Früchte zur Weinherstellung vorbereiten
Nach der Ernte sollten die Früchte möglichst sauber und trocken sein. Zur Weiterverarbeitung müssen als erstes die Stiele entfernt werden. Diese machen den Wein bitter. Anschliessend werden die Trauben zerkleinert und zu Maische (Mischung aus Fruchtfleisch und Saft) verarbeitet. Diese Schritte werden sowohl für die Verarbeitung roter wie auch weisser Trauben angewandt. Da in unseren Breitengraden Trauben oft einen zu hohen Säuregehalt haben, ist es wichtig, genaue Messungen von Säure und Mostgewicht vorzunehmen. Durch eine solche Messung können wertvolle Korrekturen, wie beispielsweise Entsäuerung oder Zuckerzusatz, vorgenommen werden.
Weisse Trauben
Die Maische von weissen Trauben wird einige Stunden abgedeckt stehen gelassen und anschliessend kalt abgepresst (gekeltert). Dabei wird der Most (Saft) von der Maische getrennt. Der Most wird dann in einen Gärballon abgefüllt, in dem er in Ruhe gären kann.
Rote Trauben
Im Gegensatz zu weissen Trauben muss die Maische roter Trauben vor der Pressung unverzüglich gären. Damit wird der rote Farbstoff aus den Beeren gewonnen. Da der Farbstoff roter Trauben fast immer in der Beerenhaut fixiert ist, darf die Maische vor der Gärung nicht gefiltert werden. Es wird dabei eine Maischegärung angewandt, bei der die Maische erhitzt wird. Da die typische Farbe des Rotweins einzig durch die Gärung mit den Traubenschalen entsteht, lässt sich, wenn diese weggelassen werden, auch aus roten Trauben Weisswein herstellen.
Gärung
Zur Gärung wird Hefe zugegeben. Am besten wird Reinzuchthefe verwendet, sie liefert die besten Ergebnisse. Beim Gärvorgang wird der Zuckergehalt der Früchte in Alkohol umgewandelt. Wird dem Most zusätzlich Zucker beigegeben, erhöht sich der Alkoholgehalt im Wein. Der Wein muss während der Gärung gut beobachtet werden. Wichtig ist, dass keine Luft in den Gärballon gelangt. Das Ende der Gärungsphase ist erreicht, sobald sich keine Gasbläschen mehr bilden. Um das zu überprüfen, wird der Gärballon leicht geschüttelt.

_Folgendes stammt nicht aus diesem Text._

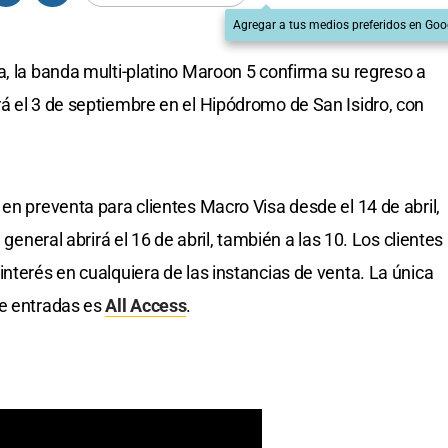
Agregar a tus medios preferidos en Goo
a, la banda multi-platino Maroon 5 confirma su regreso a
á el 3 de septiembre en el Hipódromo de San Isidro, con
en preventa para clientes Macro Visa desde el 14 de abril,
 general abrirá el 16 de abril, también a las 10. Los clientes
nterés en cualquiera de las instancias de venta. La única
de entradas es
All Access
.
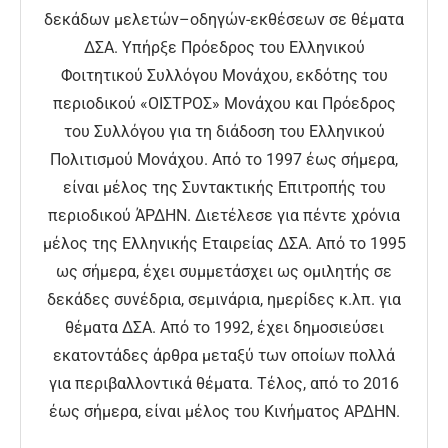
δεκάδων μελετών–οδηγών-εκθέσεων σε θέματα
ΔΣΑ. Υπήρξε Πρόεδρος του Ελληνικού
Φοιτητικού Συλλόγου Μονάχου, εκδότης του
περιοδικού «ΟΙΣΤΡΟΣ» Μονάχου και Πρόεδρος
του Συλλόγου για τη διάδοση του Ελληνικού
Πολιτισμού Μονάχου. Από το 1997 έως σήμερα,
είναι μέλος της Συντακτικής Επιτροπής του
περιοδικού ΆΡΔΗΝ. Διετέλεσε για πέντε χρόνια
μέλος της Ελληνικής Εταιρείας ΔΣΑ. Από το 1995
ως σήμερα, έχει συμμετάσχει ως ομιλητής σε
δεκάδες συνέδρια, σεμινάρια, ημερίδες κ.λπ. για
θέματα ΔΣΑ. Από το 1992, έχει δημοσιεύσει
εκατοντάδες άρθρα μεταξύ των οποίων πολλά
για περιβαλλοντικά θέματα. Τέλος, από το 2016
έως σήμερα, είναι μέλος του Κινήματος ΑΡΔΗΝ.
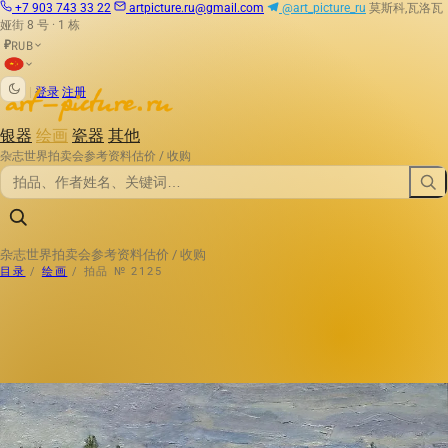
+7 903 743 33 22
artpicture.ru@gmail.com
@art_picture_ru
莫斯科,瓦洛瓦
娅街 8 号 · 1 栋
RUB
₽
|
登录
注册
银器
绘画
瓷器
其他
杂志
世界拍卖会
参考资料
估价 / 收购
杂志
世界拍卖会
参考资料
估价 / 收购
目录
/
绘画
/
拍品 № 2125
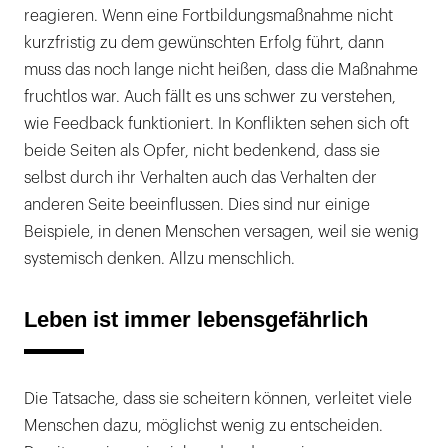
reagieren. Wenn eine Fortbildungsmaßnahme nicht
kurzfristig zu dem gewünschten Erfolg führt, dann
muss das noch lange nicht heißen, dass die Maßnahme
fruchtlos war. Auch fällt es uns schwer zu verstehen,
wie Feedback funktioniert. In Konflikten sehen sich oft
beide Seiten als Opfer, nicht bedenkend, dass sie
selbst durch ihr Verhalten auch das Verhalten der
anderen Seite beeinflussen. Dies sind nur einige
Beispiele, in denen Menschen versagen, weil sie wenig
systemisch denken. Allzu menschlich.
Leben ist immer lebensgefährlich
Die Tatsache, dass sie scheitern können, verleitet viele
Menschen dazu, möglichst wenig zu entscheiden.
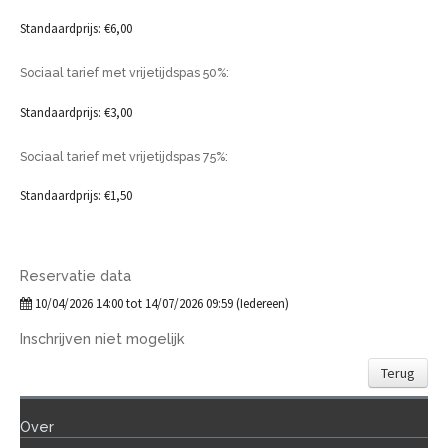
Standaardprijs: €6,00
Sociaal tarief met vrijetijdspas 50%:
Standaardprijs: €3,00
Sociaal tarief met vrijetijdspas 75%:
Standaardprijs: €1,50
Reservatie data
10/04/2026 14:00 tot 14/07/2026 09:59 (Iedereen)
Inschrijven niet mogelijk
Terug
Over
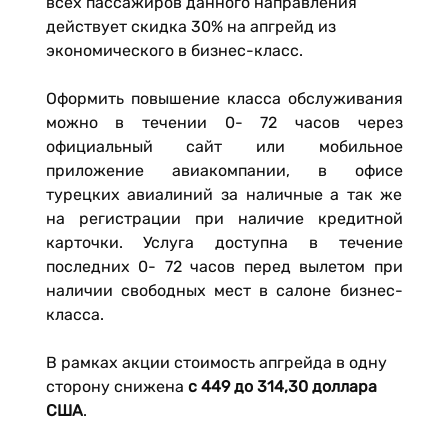
всех пассажиров данного направления
действует скидка 30% на апгрейд из
экономического в бизнес-класс.
Оформить повышение класса обслуживания
можно в течении 0- 72 часов через
официальный сайт или мобильное
приложение авиакомпании, в офисе
турецких авиалиний за наличные а так же
на регистрации при наличие кредитной
карточки. Услуга доступна в течение
последних 0- 72 часов перед вылетом при
наличии свободных мест в салоне бизнес-
класса.
В рамках акции стоимость апгрейда в одну
сторону снижена
с 449 до
314,30 доллара
США
.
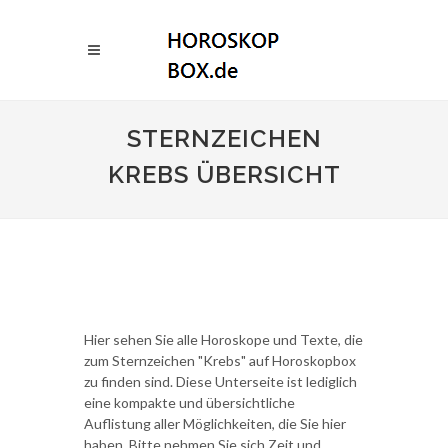
STERNZEICHEN
KREBS ÜBERSICHT
Hier sehen Sie alle Horoskope und Texte, die
zum Sternzeichen "Krebs" auf Horoskopbox
zu finden sind. Diese Unterseite ist lediglich
eine kompakte und übersichtliche
Auflistung aller Möglichkeiten, die Sie hier
haben. Bitte nehmen Sie sich Zeit und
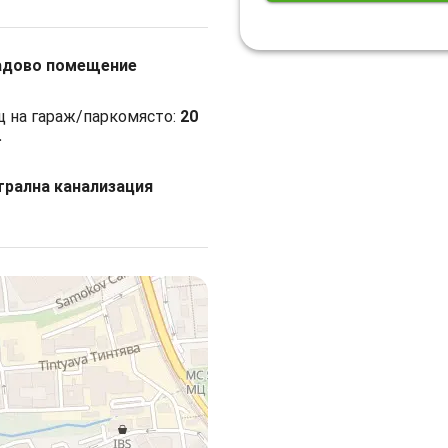
адово помещение
 на гараж/паркомясто:
20
.
рална канализация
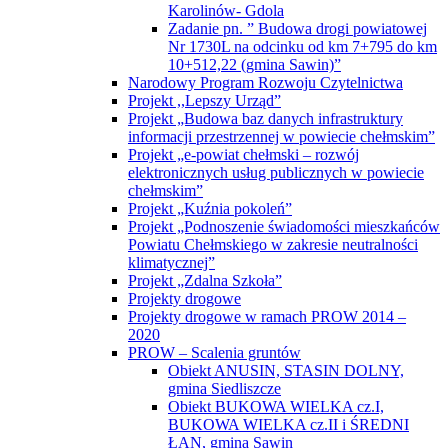
Karolinów- Gdola
Zadanie pn. ” Budowa drogi powiatowej
Nr 1730L na odcinku od km 7+795 do km
10+512,22 (gmina Sawin)”
Narodowy Program Rozwoju Czytelnictwa
Projekt ,,Lepszy Urząd”
Projekt „Budowa baz danych infrastruktury
informacji przestrzennej w powiecie chełmskim”
Projekt „e-powiat chełmski – rozwój
elektronicznych usług publicznych w powiecie
chełmskim”
Projekt „Kuźnia pokoleń”
Projekt „Podnoszenie świadomości mieszkańców
Powiatu Chełmskiego w zakresie neutralności
klimatycznej”
Projekt „Zdalna Szkoła”
Projekty drogowe
Projekty drogowe w ramach PROW 2014 –
2020
PROW – Scalenia gruntów
Obiekt ANUSIN, STASIN DOLNY,
gmina Siedliszcze
Obiekt BUKOWA WIELKA cz.I,
BUKOWA WIELKA cz.II i ŚREDNI
ŁAN, gmina Sawin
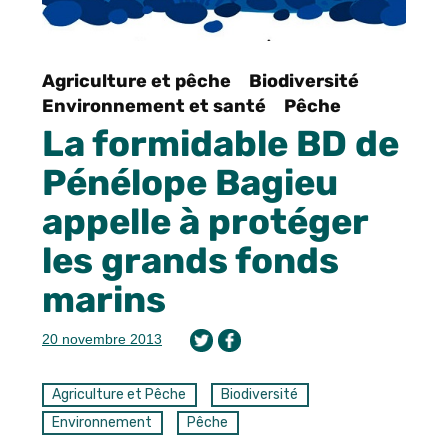
Agriculture et pêche
Biodiversité
Environnement et santé
Pêche
La formidable BD de
Pénélope Bagieu
appelle à protéger
les grands fonds
marins
20 novembre 2013
Agriculture et Pêche
Biodiversité
Environnement
Pêche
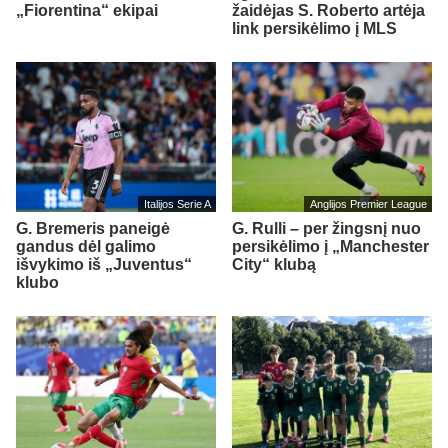
„Fiorentina“ ekipai
žaidėjas S. Roberto artėja
link persikėlimo į MLS
Italijos Serie A
Anglijos Premier League
G. Bremeris paneigė
G. Rulli – per žingsnį nuo
gandus dėl galimo
persikėlimo į „Manchester
išvykimo iš „Juventus“
City“ klubą
klubo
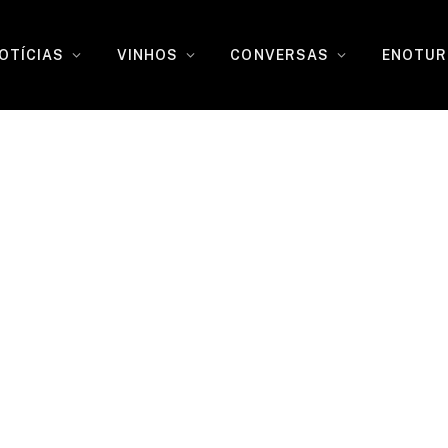
OTÍCIAS
VINHOS
CONVERSAS
ENOTUR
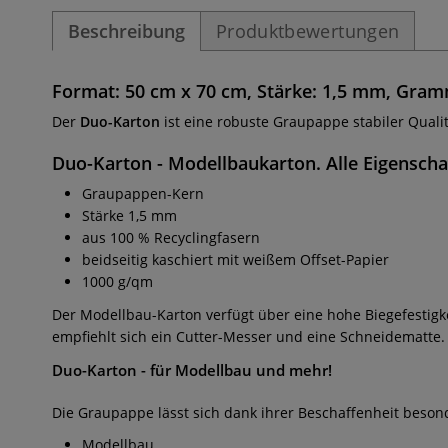
Beschreibung
Produktbewertungen
Format: 50 cm x 70 cm, Stärke: 1,5 mm, Gram
Der
Duo-Karton
ist eine robuste Graupappe stabiler Quali
Duo-Karton
- Modellbaukarton. Alle Eigenscha
Graupappen-Kern
Stärke 1,5 mm
aus 100 % Recyclingfasern
beidseitig kaschiert mit weißem Offset-Papier
1000 g/qm
Der Modellbau-Karton
verfügt über eine hohe Biegefestig
empfiehlt sich ein Cutter-Messer und eine Schneidematte.
Duo-Karton
- für Modellbau und mehr!
Die Graupappe lässt sich dank ihrer Beschaffenheit besonde
Modellbau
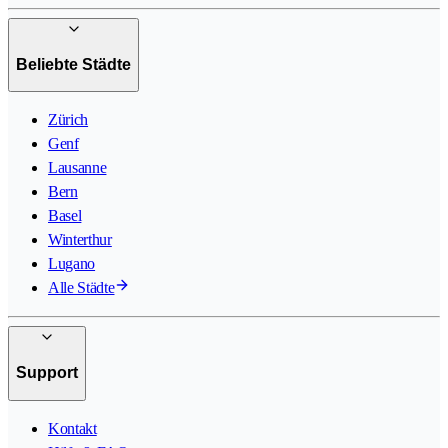
Beliebte Städte
Zürich
Genf
Lausanne
Bern
Basel
Winterthur
Lugano
Alle Städte
Support
Kontakt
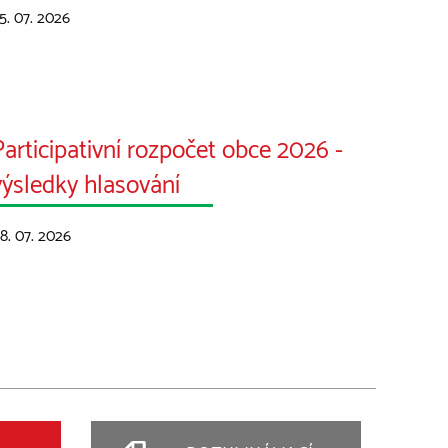
5. 07. 2026
Participativní rozpočet obce 2026 -
výsledky hlasování
8. 07. 2026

Darauf, dass der Wein getrunken und die Wahrheit gesprochen werde!
Die letzten Schritte
Nach der Gärung wird der Wein an einen kühlen Ort gebracht. Dort können sich dann Hefe, Eiweissstoffe und Stärke absetzen. Anschliessend kann der Satz durch ein feines Tuch gefiltert werden. Um den Wein besser haltbar zu machen und um ihn vor Bakterienbefall zu schützen, kann an diesem Punkt eine Schwefelung vorgenommen werden. Auf zehn Liter Wein wird dazu eine Menge von bis zu einem Gramm Kaliumpyrosulfit verwendet. Der Wein muss dann kühl gelagert und luftdicht abgeschlossen werden, um zu reifen. Nach sechs bis acht Wochen wird der Wein in Glasflaschen abgefüllt. Je nach Wein muss zu diesem Zeitpunkt kaltlösliche Gelatine oder Kieselsol zugegeben werden, um den Wein zu klären. Auch ein zweiter Filtergang kann hier nützlich sein.
Geniessen
Wein, eine der schönsten Nebensachen der Welt, hat die Fähigkeit, beinahe jedes Menü zu veredeln und abzurunden. Sei es zu Vor- oder Hauptspeise oder zum Dessert, ein passender Wein hebt den Geschmack der Speisen hervor und trägt zum Genuss bei. Mehr noch als gekaufter Wein schmeckt natürlich der eigens angepflanzte und hergestellte Tropfen.
Deshalb: Santé, Cheers, Gesundheit, Viva oder Cincin an alle zukünftigen Heimwinzer und Heimwinzerinnen. Darauf, dass der Wein getrunken und die Wahrheit gesprochen werde!